▶ TEKS YANG DITAMPILKAN:
··········

Menyikapi Musibah Secara Arif

Mereka yang berpandangan bahwa musibah (misalnya yang terjadi di Sulawesi Tengah) adalah siksaan sebagai akibat dari kesalahan pemerintah, misalnya, adalah pandangan yang tidak berdasar.

Menyikapi Musibah Secara Arif
ilustrasi foto/Net

ISTILAH Musibah berasal dari Bahasa Arab. Sekarang sudah menjadi kausa kata Indonesia. Akan tetapi maknanya sudah bergeser. Dalam bahasa kita, kata musibah ini lebih banyak dipahami sebagai kejadian yang menyedihkan dan tidak diharapkan terjadi baik skala kecil maupun besar. Misalnya saja cidera karena jatuh, kematian hingga bencana alam yang dahsyat yang mengakibatkan jatuhnya korban dalam jumlah yang besar, kerusakan alam yang masif, kerugian ekonomi yang besar dan juga kerusakan infrastruktur. Tidak sedikit juga orang yang mengartikan musibah di atas itu sebagai Adzab, sebagaimana yang akhir-akhir ini muncul karena ulah pemerintah atau siapa saja yang tidak bertanggung jawab.

··········

▶ DAFTAR ENTRI:

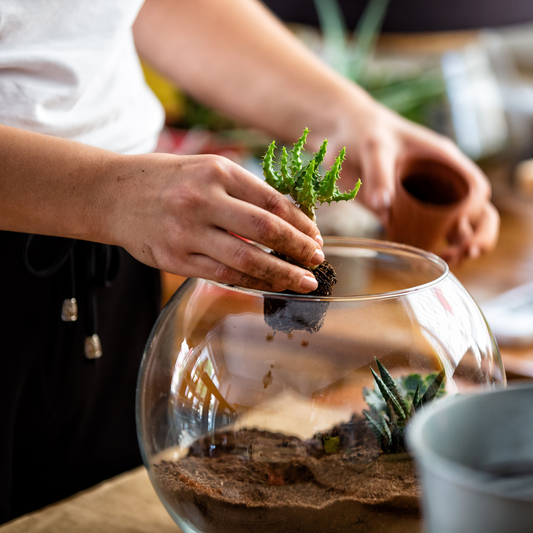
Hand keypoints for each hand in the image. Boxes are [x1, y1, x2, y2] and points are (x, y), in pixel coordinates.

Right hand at [109, 152, 324, 291]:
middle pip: (265, 230)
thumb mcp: (205, 169)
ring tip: (303, 282)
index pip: (272, 201)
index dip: (300, 222)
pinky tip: (269, 287)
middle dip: (299, 249)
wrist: (111, 194)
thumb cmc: (165, 180)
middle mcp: (203, 200)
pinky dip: (251, 283)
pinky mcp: (175, 258)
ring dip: (281, 274)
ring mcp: (187, 232)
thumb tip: (287, 219)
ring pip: (247, 259)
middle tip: (318, 261)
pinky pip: (223, 275)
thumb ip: (242, 192)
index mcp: (217, 171)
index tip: (316, 236)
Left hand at [317, 97, 499, 264]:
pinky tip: (423, 263)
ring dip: (457, 248)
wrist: (341, 135)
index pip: (475, 188)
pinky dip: (426, 248)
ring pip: (452, 228)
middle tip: (461, 253)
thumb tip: (383, 208)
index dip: (474, 209)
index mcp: (442, 161)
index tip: (457, 224)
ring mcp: (422, 200)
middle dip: (477, 235)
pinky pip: (421, 234)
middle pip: (475, 213)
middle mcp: (438, 182)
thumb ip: (379, 175)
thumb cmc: (365, 132)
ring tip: (448, 261)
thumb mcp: (374, 147)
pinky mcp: (402, 213)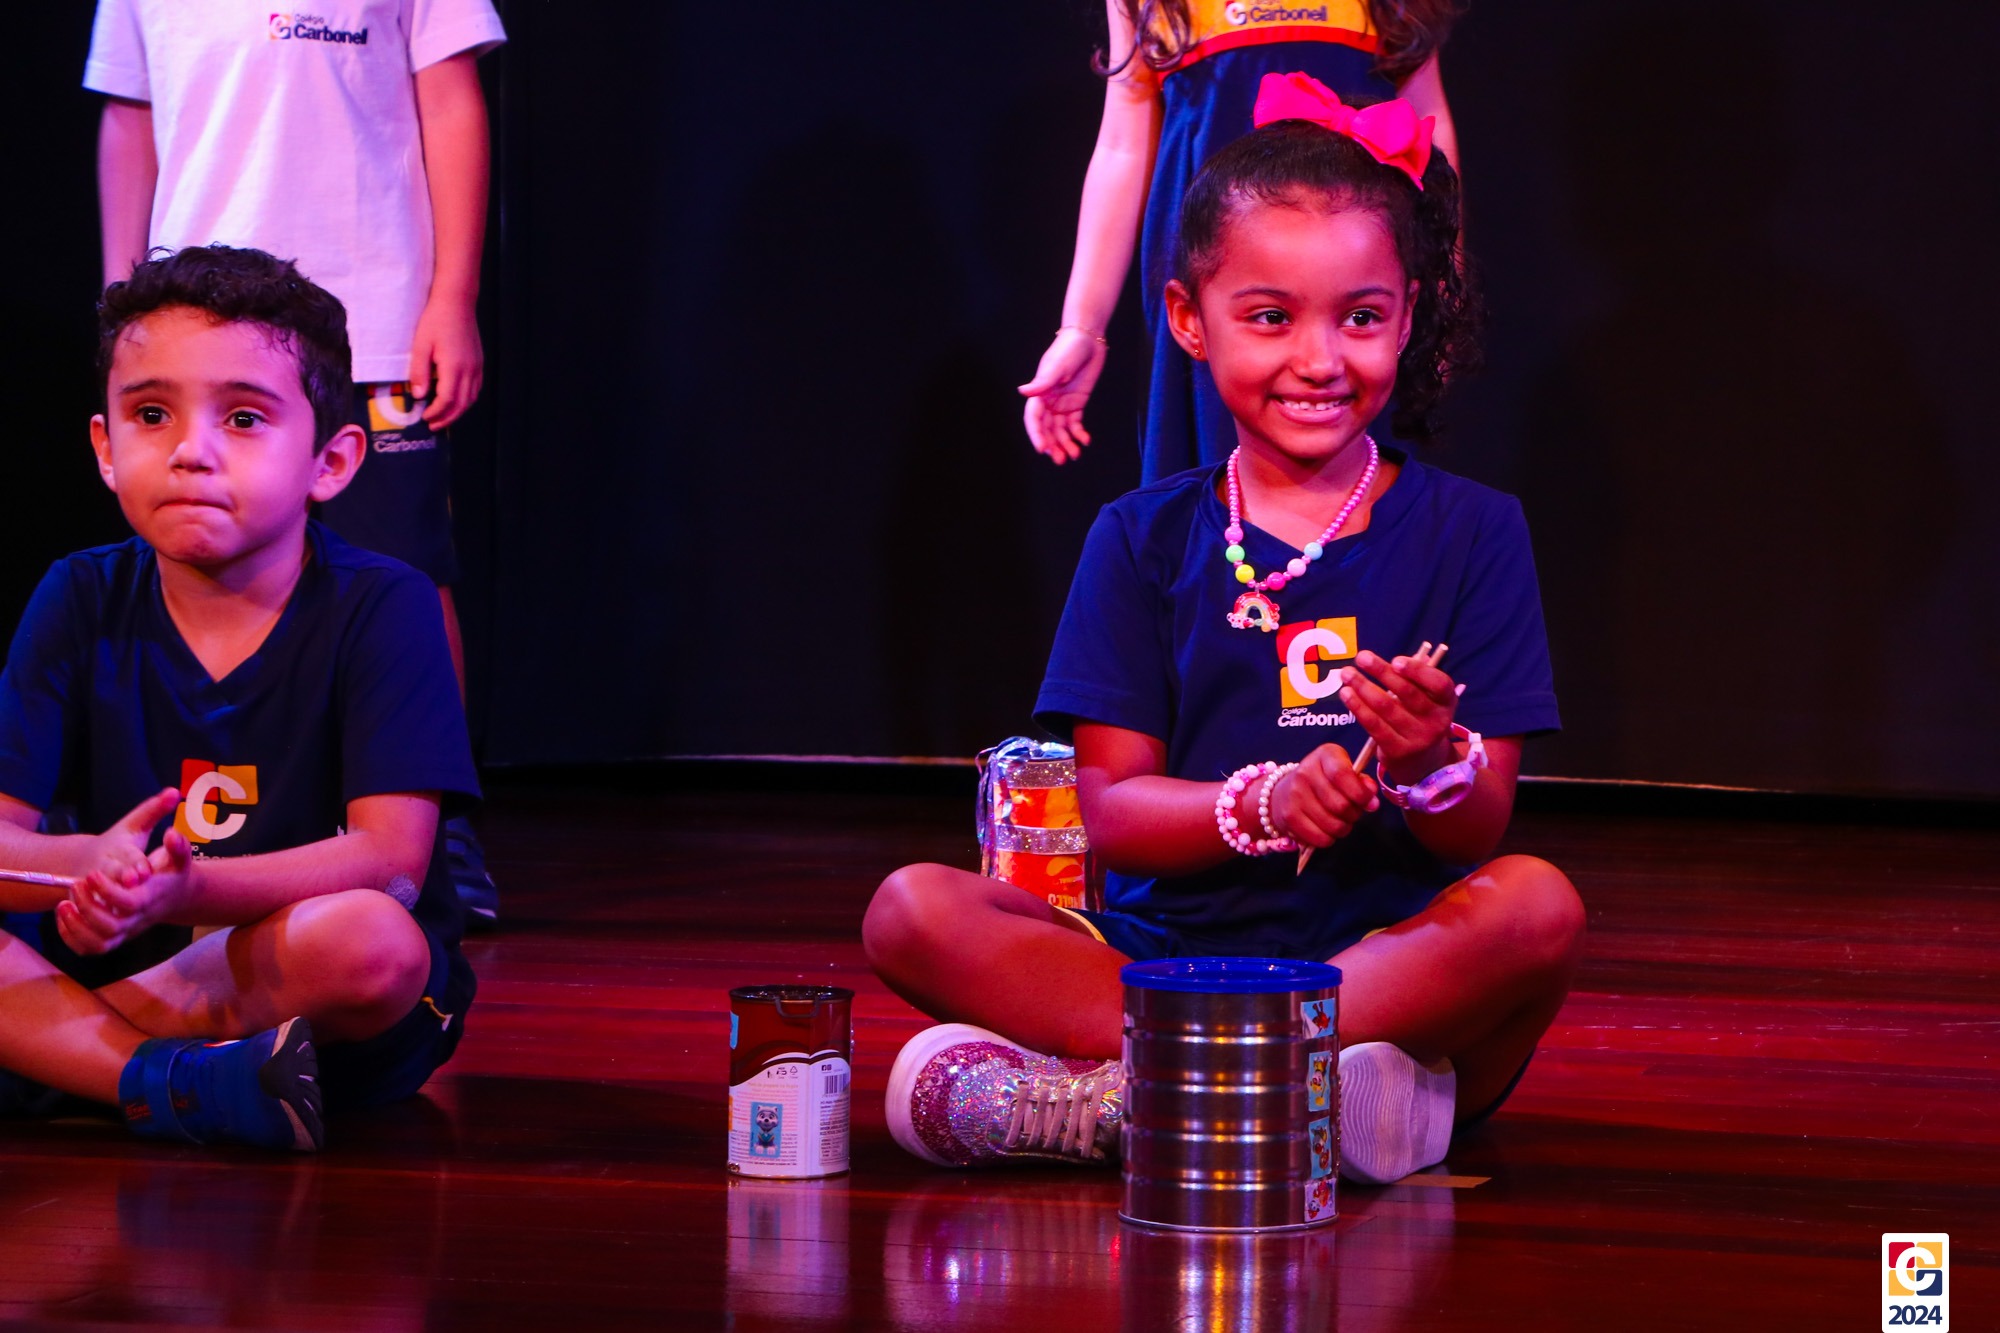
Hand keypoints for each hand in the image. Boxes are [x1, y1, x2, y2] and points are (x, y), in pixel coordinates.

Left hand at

··········

Dalam teks tentang musibah, mengapa cedera karena jatuh dan bencana alam yang dahsyat sama-sama bisa disebut musibah? Jelaskan dalam satu sampai tiga kalimat. Jawablah hanya berdasarkan teks tentang musibah.

▶ HASIL TUGAS: Keduanya bisa disebut musibah karena dalam bahasa Indonesia kata itu lebih banyak dipahami sebagai kejadian yang menyedihkan dan tidak diharapkan terjadi, baik dalam skala kecil maupun besar. Cedera karena jatuh termasuk skala kecil. Bencana alam dahsyat yang menimbulkan banyak korban, kerusakan, dan kerugian termasuk skala besar.